Clegg dismisses recession claims

Nick Clegg dismissed claims that last month's emergency Budget will pitch Britain into a 'double-dip' recession
12 April 2012

Deputy Prime Minister Nick Clegg has dismissed claims that last month's emergency Budget will pitch Britain into a "double-dip" recession.

The DPM acknowledged that implementing the Budget's cash-saving programme will be a "painful process". But he insisted the measures announced by Chancellor George Osborne offered "pain for gain", making it "very much more likely" that the UK will see strong economic growth in the medium term.

Mr Clegg's comments came in a speech in London in which he set out his belief that Britain will be a "more liberal nation" after five years of the Conservative-Liberal Democrat coalition Government.

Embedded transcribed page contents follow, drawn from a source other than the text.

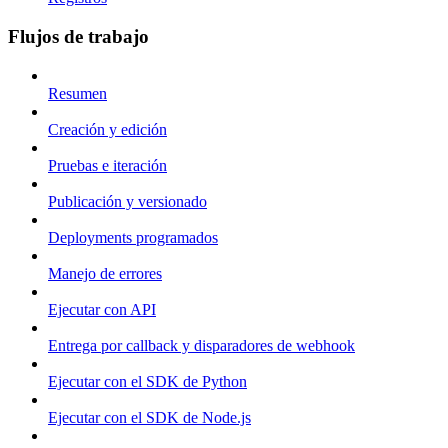
Flujos de trabajo
Resumen
Creación y edición
Pruebas e iteración
Publicación y versionado
Deployments programados
Manejo de errores
Ejecutar con API
Entrega por callback y disparadores de webhook
Ejecutar con el SDK de Python
Ejecutar con el SDK de Node.js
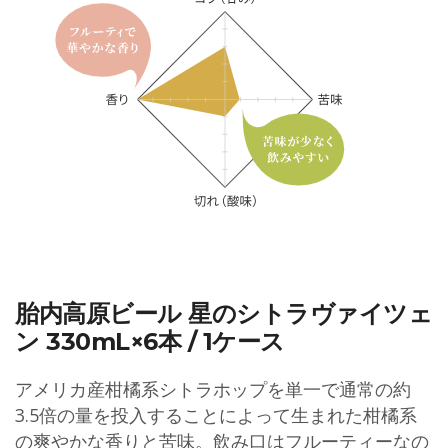
胎内高原ビール 星のシトラヴァイツェ
ン 330mL×6本 / 1ケース
アメリカ産柑橘系シトラホップを単一で通常の約
3.5倍の量を投入することによって生まれた柑橘系
の爽やかな香りと苦味。飲み口はフルーティーなの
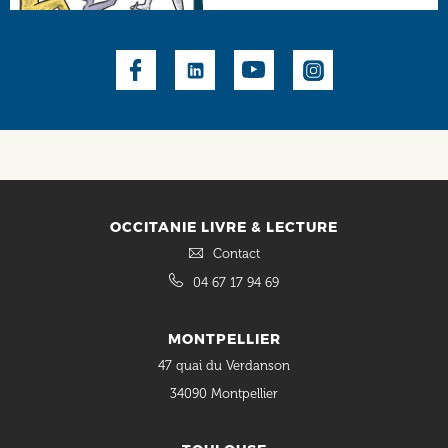
Social
OCCITANIE LIVRE & LECTURE
Contact
04 67 17 94 69
MONTPELLIER
47 quai du Verdanson
34090 Montpellier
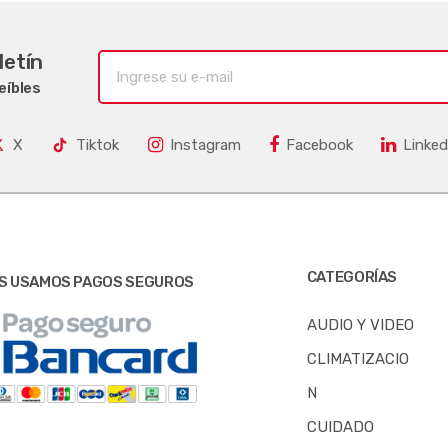
letín
eíbles
X
Tiktok
Instagram
Facebook
Linked
CATEGORÍAS
S USAMOS PAGOS SEGUROS
AUDIO Y VIDEO
CLIMATIZACIO
N
CUIDADO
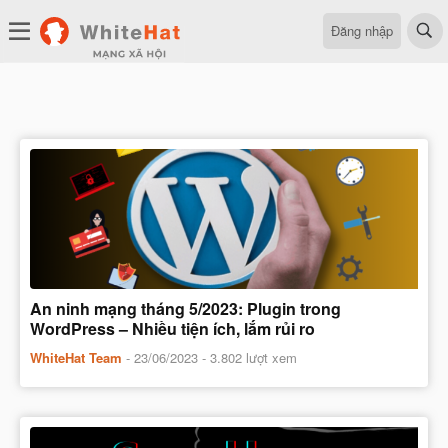
Đăng nhập
An ninh mạng tháng 5/2023: Plugin trong
WordPress – Nhiều tiện ích, lắm rủi ro
WhiteHat Team
-
23/06/2023
- 3.802 lượt xem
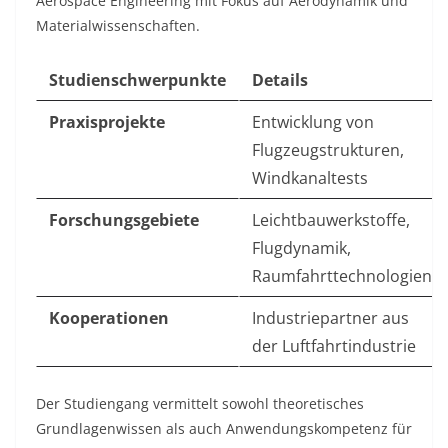
Aerospace Engineering mit Fokus auf Aerodynamik und
Materialwissenschaften.
Studienschwerpunkte
Details
Praxisprojekte
Entwicklung von
Flugzeugstrukturen,
Windkanaltests
Forschungsgebiete
Leichtbauwerkstoffe,
Flugdynamik,
Raumfahrttechnologien
Kooperationen
Industriepartner aus
der Luftfahrtindustrie
Der Studiengang vermittelt sowohl theoretisches
Grundlagenwissen als auch Anwendungskompetenz für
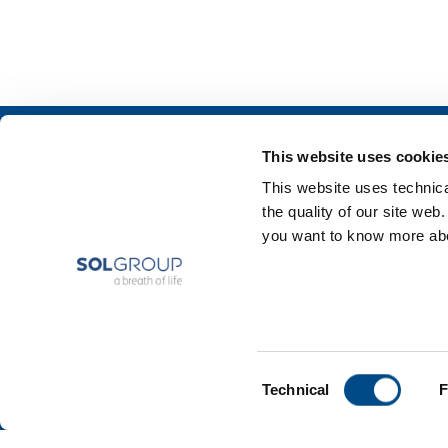
Chi siamo
SOL per l'industr
This website uses cookie
Profilo aziendale
Food & Beverage
This website uses technical
Etica e valori
Metal Production
the quality of our site web
Sostenibilità
Metal Fabrication
you want to know more abou
Sicurezza, ambiente e qualità
Chemistry & Phar
Oil & Gas
Energy & Environ
Speciality Gases
Consent
Technical
F
Selection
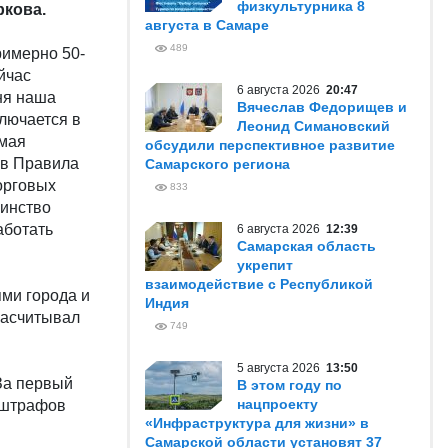
физкультурника 8
кова.
августа в Самаре
489
римерно 50-
йчас
6 августа 2026
20:47
ня наша
Вячеслав Федорищев и
лючается в
Леонид Симановский
имая
обсудили перспективное развитие
 в Правила
Самарского региона
орговых
833
шинство
аботать
6 августа 2026
12:39
Самарская область
укрепит
взаимодействие с Республикой
ми города и
Индия
насчитывал
749
5 августа 2026
13:50
 За первый
В этом году по
нацпроекту
 штрафов
«Инфраструктура для жизни» в
Самарской области установят 37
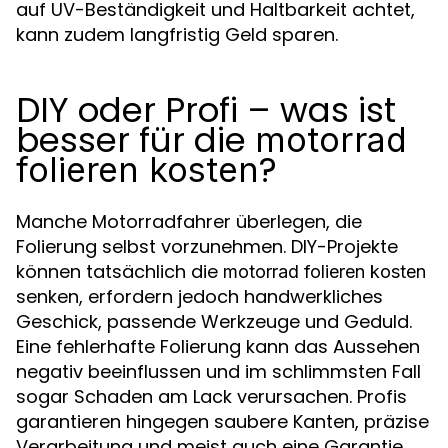
auf UV-Beständigkeit und Haltbarkeit achtet,
kann zudem langfristig Geld sparen.
DIY oder Profi – was ist
besser für die
motorrad
?
folieren kosten
Manche Motorradfahrer überlegen, die
Folierung selbst vorzunehmen. DIY-Projekte
können tatsächlich die
motorrad folieren kosten
senken, erfordern jedoch handwerkliches
Geschick, passende Werkzeuge und Geduld.
Eine fehlerhafte Folierung kann das Aussehen
negativ beeinflussen und im schlimmsten Fall
sogar Schaden am Lack verursachen. Profis
garantieren hingegen saubere Kanten, präzise
Verarbeitung und meist auch eine Garantie.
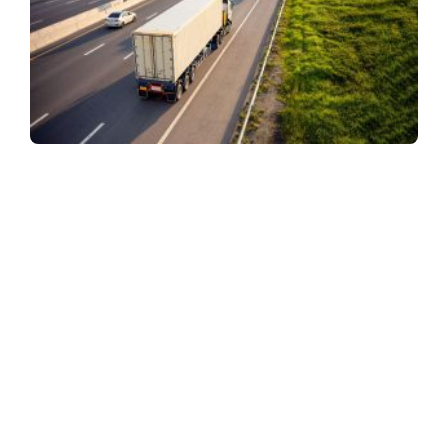
ASSINE NOSSA NEWSLETTER
Receba newsletter sobre o mercado de concessionárias no
Brasil.
97128-1214
+55 31
contato@dbk.net.br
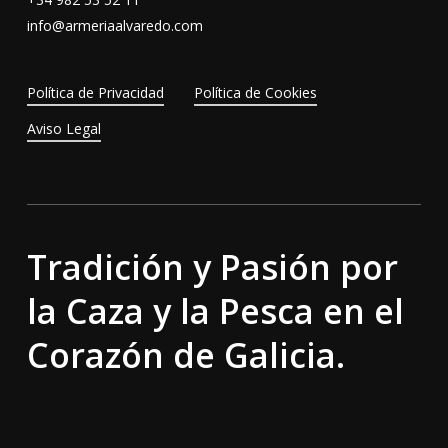
info@armeriaalvaredo.com
Política de Privacidad
Política de Cookies
Aviso Legal
Tradición y Pasión por
la Caza y la Pesca en el
Corazón de Galicia.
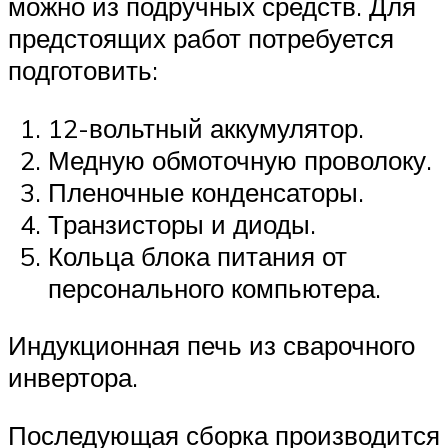
можно из подручных средств. Для
предстоящих работ потребуется
подготовить:
12-вольтный аккумулятор.
Медную обмоточную проволоку.
Пленочные конденсаторы.
Транзисторы и диоды.
Кольца блока питания от
персонального компьютера.
Индукционная печь из сварочного
инвертора.
Последующая сборка производится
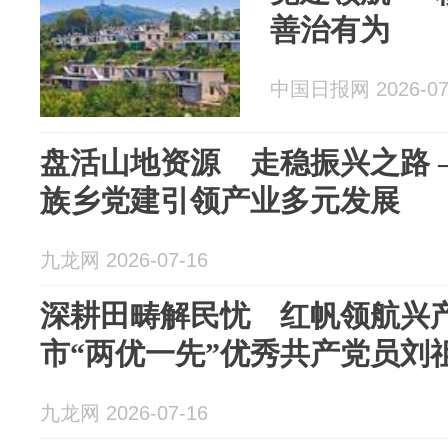
善治有为
中国日报网 2026-07
盘活山地资源 走稳振兴之路 
族乡党建引领产业多元发展
九龙网 2026-07-16
深耕田畴解民忧 红帆领航兴产
市“两优一先”优秀共产党员刘
九龙网 2026-07-16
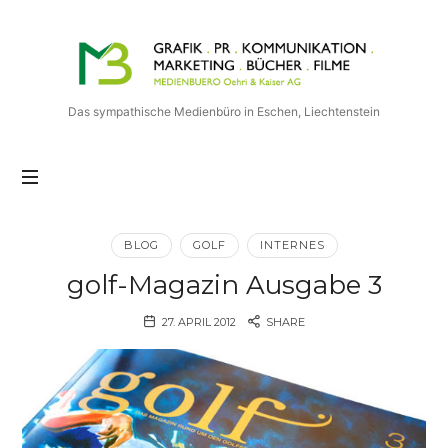
Medienbuero
Oehri
&
Kaiser
Das sympathische Medienbüro in Eschen, Liechtenstein
AG
BLOG
GOLF
INTERNES
golf-Magazin Ausgabe 3
27. APRIL 2012
SHARE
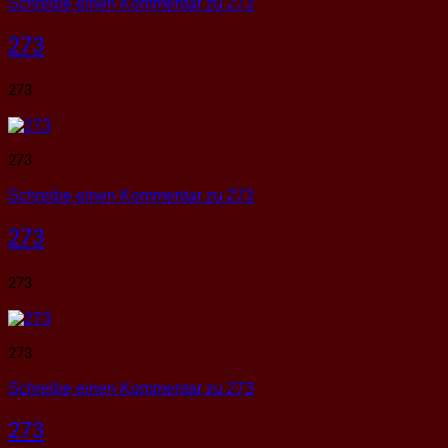
Schreibe einen Kommentar
zu 273
273
273
273
Schreibe einen Kommentar
zu 273
273
273
273
Schreibe einen Kommentar
zu 273
273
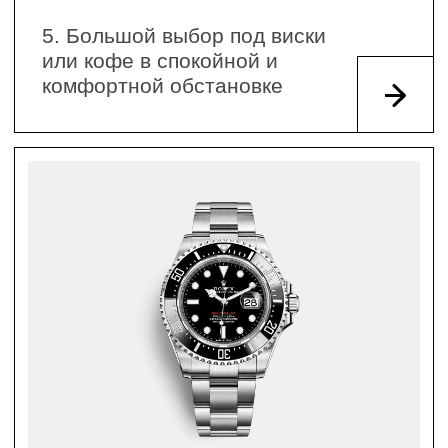
SEA-DWELLER
130 000 РУБ
ПОДРОБНЕЕ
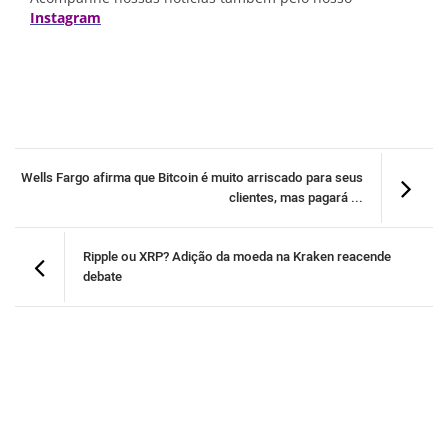
Instagram
Wells Fargo afirma que Bitcoin é muito arriscado para seus
clientes, mas pagará ...
Ripple ou XRP? Adição da moeda na Kraken reacende
debate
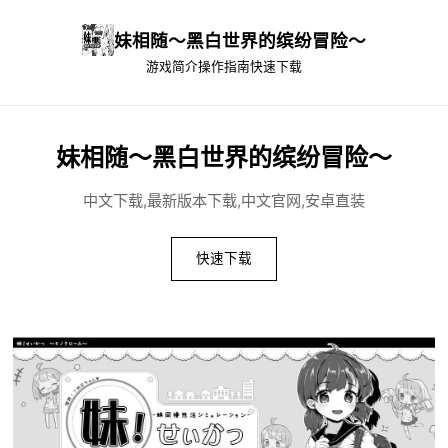
妹相随～黑白世界的缤纷冒险～
游戏简介
操作指南
快速下载
妹相随～黑白世界的缤纷冒险～
中文下载,最新版本下载,中文官网,安卓直装
快速下载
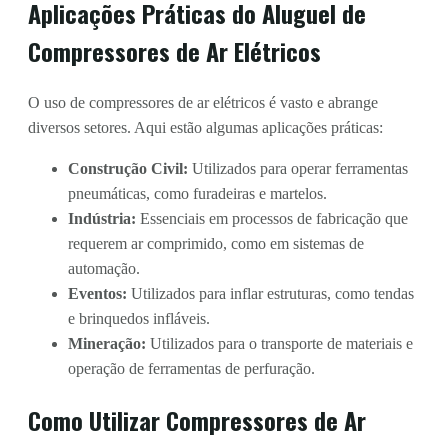
Aplicações Práticas do Aluguel de
Compressores de Ar Elétricos
O uso de compressores de ar elétricos é vasto e abrange
diversos setores. Aqui estão algumas aplicações práticas:
Construção Civil:
Utilizados para operar ferramentas
pneumáticas, como furadeiras e martelos.
Indústria:
Essenciais em processos de fabricação que
requerem ar comprimido, como em sistemas de
automação.
Eventos:
Utilizados para inflar estruturas, como tendas
e brinquedos infláveis.
Mineração:
Utilizados para o transporte de materiais e
operação de ferramentas de perfuração.
Como Utilizar Compressores de Ar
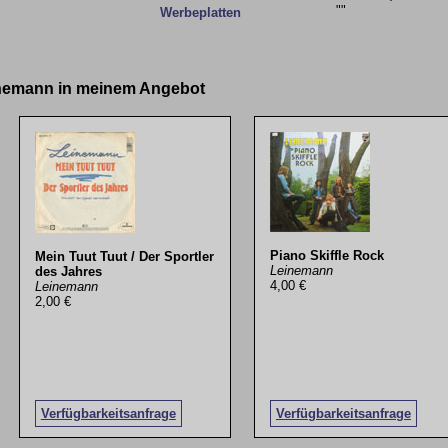
""
Werbeplatten
einemann in meinem Angebot
Piano Skiffle Rock
Mein Tuut Tuut / Der Sportler
Leinemann
des Jahres
4,00 €
Leinemann
2,00 €
Verfügbarkeitsanfrage
Verfügbarkeitsanfrage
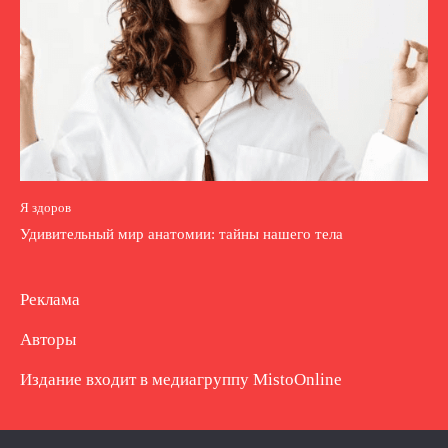
Я здоров
Удивительный мир анатомии: тайны нашего тела
Реклама
Авторы
Издание входит в медиагруппу
MistoOnline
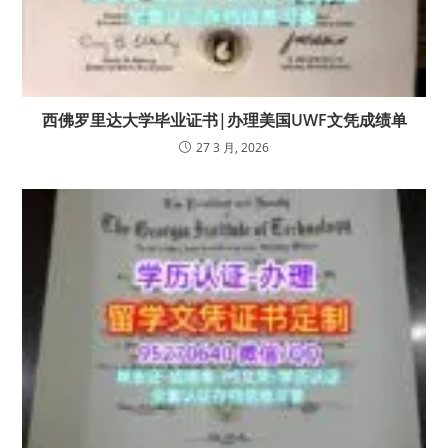
西佛罗里达大学毕业证书|办理美国UWF文凭成绩单
27 3 月, 2026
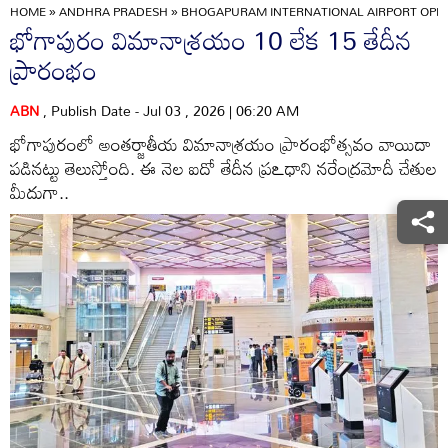
HOME
»
ANDHRA PRADESH
»
BHOGAPURAM INTERNATIONAL AIRPORT OPENI
భోగాపురం విమానాశ్రయం 10 లేక 15 తేదీన
ప్రారంభం
ABN
, Publish Date - Jul 03 , 2026 | 06:20 AM
భోగాపురంలో అంతర్జాతీయ విమానాశ్రయం ప్రారంభోత్సవం వాయిదా
పడినట్టు తెలుస్తోంది. ఈ నెల ఐదో తేదీన ప్రఽధాని నరేంద్రమోదీ చేతుల
మీదుగా..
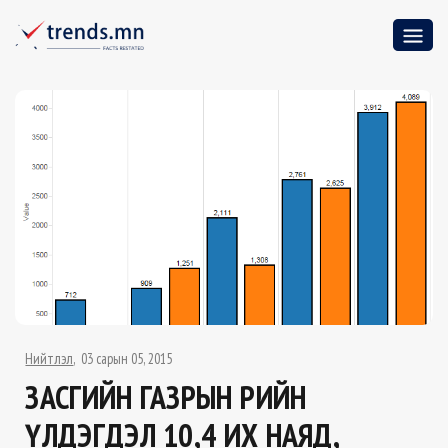
Нийтлэл
03 сарын 05, 2015
ЗАСГИЙН ГАЗРЫН ӨРИЙН
ҮЛДЭГДЭЛ 10,4 ИХ НАЯД,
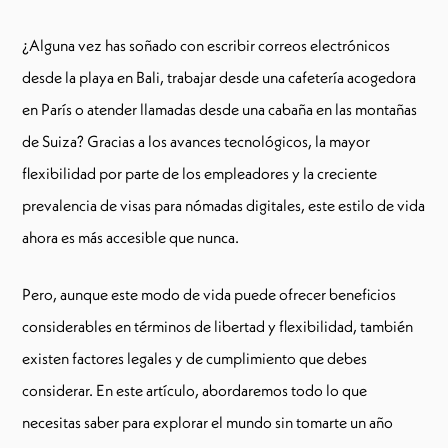
¿Alguna vez has soñado con escribir correos electrónicos
desde la playa en Bali, trabajar desde una cafetería acogedora
en París o atender llamadas desde una cabaña en las montañas
de Suiza? Gracias a los avances tecnológicos, la mayor
flexibilidad por parte de los empleadores y la creciente
prevalencia de visas para nómadas digitales, este estilo de vida
ahora es más accesible que nunca.
Pero, aunque este modo de vida puede ofrecer beneficios
considerables en términos de libertad y flexibilidad, también
existen factores legales y de cumplimiento que debes
considerar. En este artículo, abordaremos todo lo que
necesitas saber para explorar el mundo sin tomarte un año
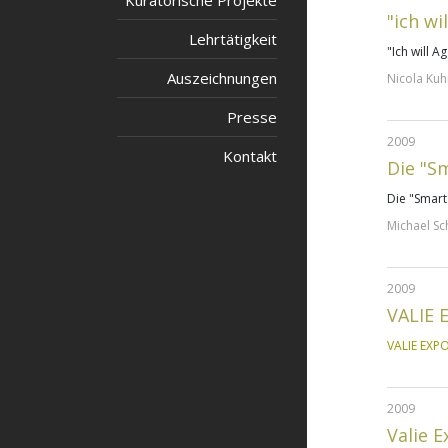
Kuratorische Projekte
"ich w
Lehrtätigkeit
"
Ich will 
Auszeichnungen
Nicola Kuh
Presse
2009
Kontakt
Die "S
Die "Smart
Michael Sc
2009
VALIE 
VALIE EXPO
2009
Valie E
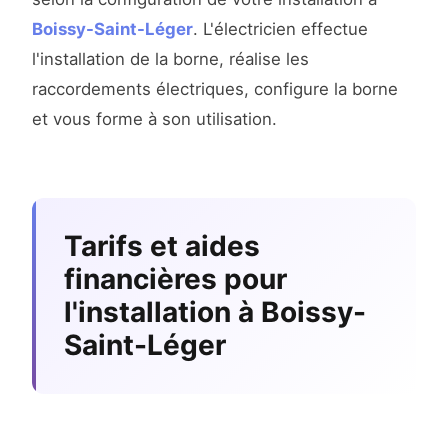
Boissy-Saint-Léger
. L'électricien effectue
l'installation de la borne, réalise les
raccordements électriques, configure la borne
et vous forme à son utilisation.
Tarifs et aides
financières pour
l'installation à Boissy-
Saint-Léger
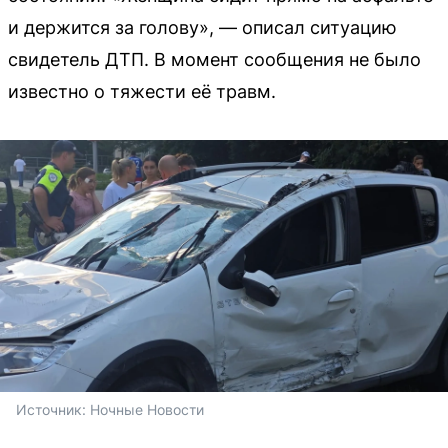
и держится за голову», — описал ситуацию
свидетель ДТП. В момент сообщения не было
известно о тяжести её травм.
Источник: 
Ночные Новости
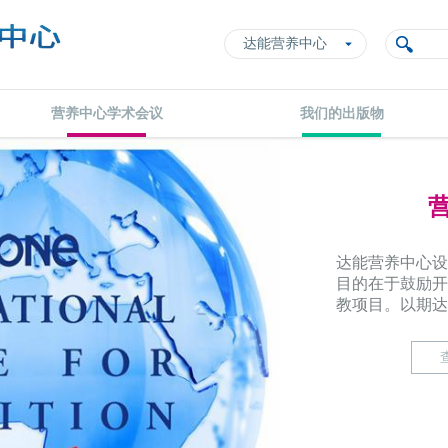
达能营养中心
营养中心学术会议
我们的出版物
营养研究与宣教基金
达能营养中心设立达能营养中心膳食营养研究与宣教基金
目的在于鼓励开展膳食、营养和健康之间关系的研究和宣
教项目。以期达到达能营养中心的宗旨
查看更多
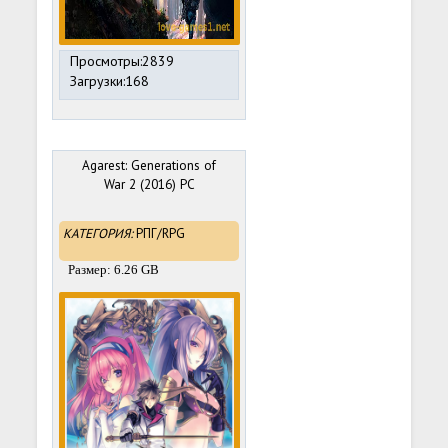
Просмотры:2839
Загрузки:168
Agarest: Generations of
War 2 (2016) PC
КАТЕГОРИЯ:
РПГ/RPG
Размер: 6.26 GB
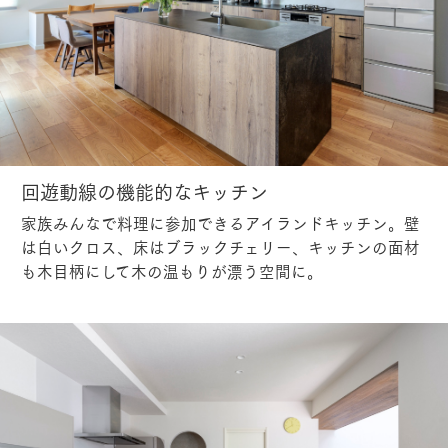
回遊動線の機能的なキッチン
家族みんなで料理に参加できるアイランドキッチン。壁
は白いクロス、床はブラックチェリー、キッチンの面材
も木目柄にして木の温もりが漂う空間に。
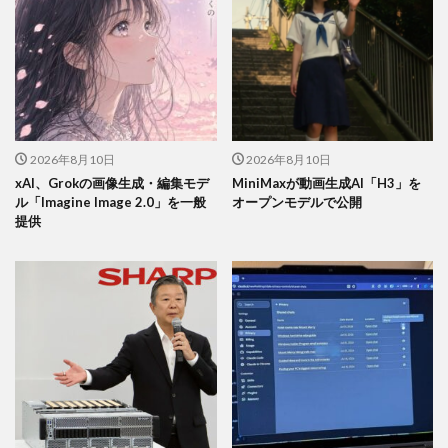
2026年8月10日
2026年8月10日
xAI、Grokの画像生成・編集モデ
MiniMaxが動画生成AI「H3」を
ル「Imagine Image 2.0」を一般
オープンモデルで公開
提供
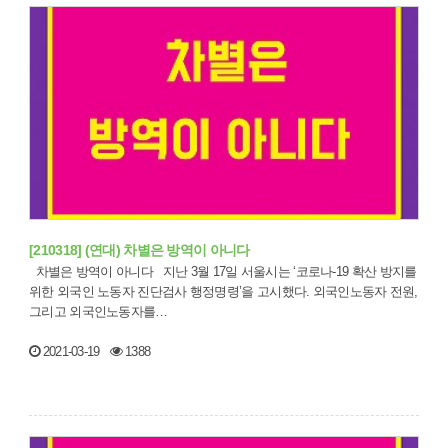
[210318] (연대) 차별은 방역이 아니다
차별은 방역이 아니다 지난 3월 17일 서울시는 ‘코로나-19 확산 방지를
위한 외국인 노동자 진단검사 행정명령’을 고시했다. 외국인노동자 전원,
그리고 외국인노동자를…
2021-03-19
1388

The Liberal Democrat leader has come under fire from some party activists since going into government with Conservatives and giving his backing to measures like an accelerated cut in state spending and a 2.5% hike in VAT, which he opposed during the election campaign.

But on Friday he faced down critics who accuse him of abandoning liberal principles, insisting that the Lib Dems remain an independent party and that their Tory partners in the coalition share their "reforming zeal".

Last month's Budget showed "the contours of a distinctly liberal approach to tax", he said, citing the increase in income tax thresholds to £7,475 and the hike in capital gains tax to 28% as "a good example of liberalism in action".

Decisive action was needed to rein in debts inherited from Labour and the Liberal Democrats stand "full-square" behind the judgment that the record deficit represented "a clear and present danger to the economic sovereignty of the nation", Mr Clegg told the Demos think-tank.

"It was called an emergency Budget for a reason," said the DPM. "It was a Budget aimed squarely at retaining democratic control over the public finances.

"As a nation, we faced a real risk of losing control of the management of our economy to unaccountable financial markets."

And he added: "Let me be crystal clear about where the Liberal Democrats stand. This was a Coalition Budget, not a Conservative Budget. The Liberal Democrats stand full-square behind the Budget judgment. There would be, to my mind, absolutely nothing liberal about handing over £70 billion to the bond markets to service the debt we inherited from the previous government."